[[ Material provided open ]]

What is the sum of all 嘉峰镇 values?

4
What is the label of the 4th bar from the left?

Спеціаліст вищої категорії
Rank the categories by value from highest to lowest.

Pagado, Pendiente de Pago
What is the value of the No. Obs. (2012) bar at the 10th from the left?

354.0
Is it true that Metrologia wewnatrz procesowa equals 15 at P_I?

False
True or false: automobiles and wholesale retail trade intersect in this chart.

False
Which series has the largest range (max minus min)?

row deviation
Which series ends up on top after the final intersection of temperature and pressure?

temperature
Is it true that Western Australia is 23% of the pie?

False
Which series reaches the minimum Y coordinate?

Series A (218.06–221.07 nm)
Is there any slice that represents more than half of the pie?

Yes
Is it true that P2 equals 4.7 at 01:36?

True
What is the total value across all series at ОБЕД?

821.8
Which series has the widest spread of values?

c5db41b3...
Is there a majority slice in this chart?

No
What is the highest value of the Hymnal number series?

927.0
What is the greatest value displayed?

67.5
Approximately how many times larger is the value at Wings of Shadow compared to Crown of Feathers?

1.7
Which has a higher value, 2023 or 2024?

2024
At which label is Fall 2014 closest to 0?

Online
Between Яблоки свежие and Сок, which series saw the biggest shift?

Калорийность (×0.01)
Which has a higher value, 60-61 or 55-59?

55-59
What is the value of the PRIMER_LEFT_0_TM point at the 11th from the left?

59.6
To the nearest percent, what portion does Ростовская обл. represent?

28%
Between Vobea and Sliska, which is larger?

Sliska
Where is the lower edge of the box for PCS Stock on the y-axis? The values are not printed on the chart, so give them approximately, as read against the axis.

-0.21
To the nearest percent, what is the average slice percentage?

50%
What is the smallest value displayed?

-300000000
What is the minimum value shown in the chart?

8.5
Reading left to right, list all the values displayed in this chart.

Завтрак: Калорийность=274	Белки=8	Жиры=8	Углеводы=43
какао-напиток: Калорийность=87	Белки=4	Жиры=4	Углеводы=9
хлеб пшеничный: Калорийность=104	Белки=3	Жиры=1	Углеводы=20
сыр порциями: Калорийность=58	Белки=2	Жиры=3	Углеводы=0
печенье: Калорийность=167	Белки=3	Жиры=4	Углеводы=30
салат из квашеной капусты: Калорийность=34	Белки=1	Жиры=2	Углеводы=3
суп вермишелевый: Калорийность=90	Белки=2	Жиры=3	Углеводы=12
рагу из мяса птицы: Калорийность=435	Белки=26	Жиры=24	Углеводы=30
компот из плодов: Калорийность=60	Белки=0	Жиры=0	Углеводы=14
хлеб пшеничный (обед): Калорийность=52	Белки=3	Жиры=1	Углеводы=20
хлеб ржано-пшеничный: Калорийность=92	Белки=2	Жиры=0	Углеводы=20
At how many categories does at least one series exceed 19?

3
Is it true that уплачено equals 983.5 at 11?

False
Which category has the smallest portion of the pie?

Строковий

[[ Material provided closed ]]

** Goal of the exercise **
Copy out every one of the records above word for word, keeping each line as it stands.

** Result **
What is the sum of all 嘉峰镇 values?

4
What is the label of the 4th bar from the left?

Спеціаліст вищої категорії
Rank the categories by value from highest to lowest.

Pagado, Pendiente de Pago
What is the value of the No. Obs. (2012) bar at the 10th from the left?

354.0
Is it true that Metrologia wewnatrz procesowa equals 15 at P_I?

False
True or false: automobiles and wholesale retail trade intersect in this chart.

False
Which series has the largest range (max minus min)?

row deviation
Which series ends up on top after the final intersection of temperature and pressure?

temperature
Is it true that Western Australia is 23% of the pie?

False
Which series reaches the minimum Y coordinate?

Series A (218.06–221.07 nm)
Is there any slice that represents more than half of the pie?

Yes
Is it true that P2 equals 4.7 at 01:36?

True
What is the total value across all series at ОБЕД?

821.8
Which series has the widest spread of values?

c5db41b3...
Is there a majority slice in this chart?

No
What is the highest value of the Hymnal number series?

927.0
What is the greatest value displayed?

67.5
Approximately how many times larger is the value at Wings of Shadow compared to Crown of Feathers?

1.7
Which has a higher value, 2023 or 2024?

2024
At which label is Fall 2014 closest to 0?

Online
Between Яблоки свежие and Сок, which series saw the biggest shift?

Калорийность (×0.01)
Which has a higher value, 60-61 or 55-59?

55-59
What is the value of the PRIMER_LEFT_0_TM point at the 11th from the left?

59.6
To the nearest percent, what portion does Ростовская обл. represent?

28%
Between Vobea and Sliska, which is larger?

Sliska
Where is the lower edge of the box for PCS Stock on the y-axis? The values are not printed on the chart, so give them approximately, as read against the axis.

-0.21
To the nearest percent, what is the average slice percentage?

50%
What is the smallest value displayed?

-300000000
What is the minimum value shown in the chart?

8.5
Reading left to right, list all the values displayed in this chart.

Завтрак: Калорийность=274	Белки=8	Жиры=8	Углеводы=43
какао-напиток: Калорийность=87	Белки=4	Жиры=4	Углеводы=9
хлеб пшеничный: Калорийность=104	Белки=3	Жиры=1	Углеводы=20
сыр порциями: Калорийность=58	Белки=2	Жиры=3	Углеводы=0
печенье: Калорийность=167	Белки=3	Жиры=4	Углеводы=30
салат из квашеной капусты: Калорийность=34	Белки=1	Жиры=2	Углеводы=3
суп вермишелевый: Калорийность=90	Белки=2	Жиры=3	Углеводы=12
рагу из мяса птицы: Калорийность=435	Белки=26	Жиры=24	Углеводы=30
компот из плодов: Калорийность=60	Белки=0	Жиры=0	Углеводы=14
хлеб пшеничный (обед): Калорийность=52	Белки=3	Жиры=1	Углеводы=20
хлеб ржано-пшеничный: Калорийность=92	Белки=2	Жиры=0	Углеводы=20
At how many categories does at least one series exceed 19?

3
Is it true that уплачено equals 983.5 at 11?

False
Which category has the smallest portion of the pie?

Строковий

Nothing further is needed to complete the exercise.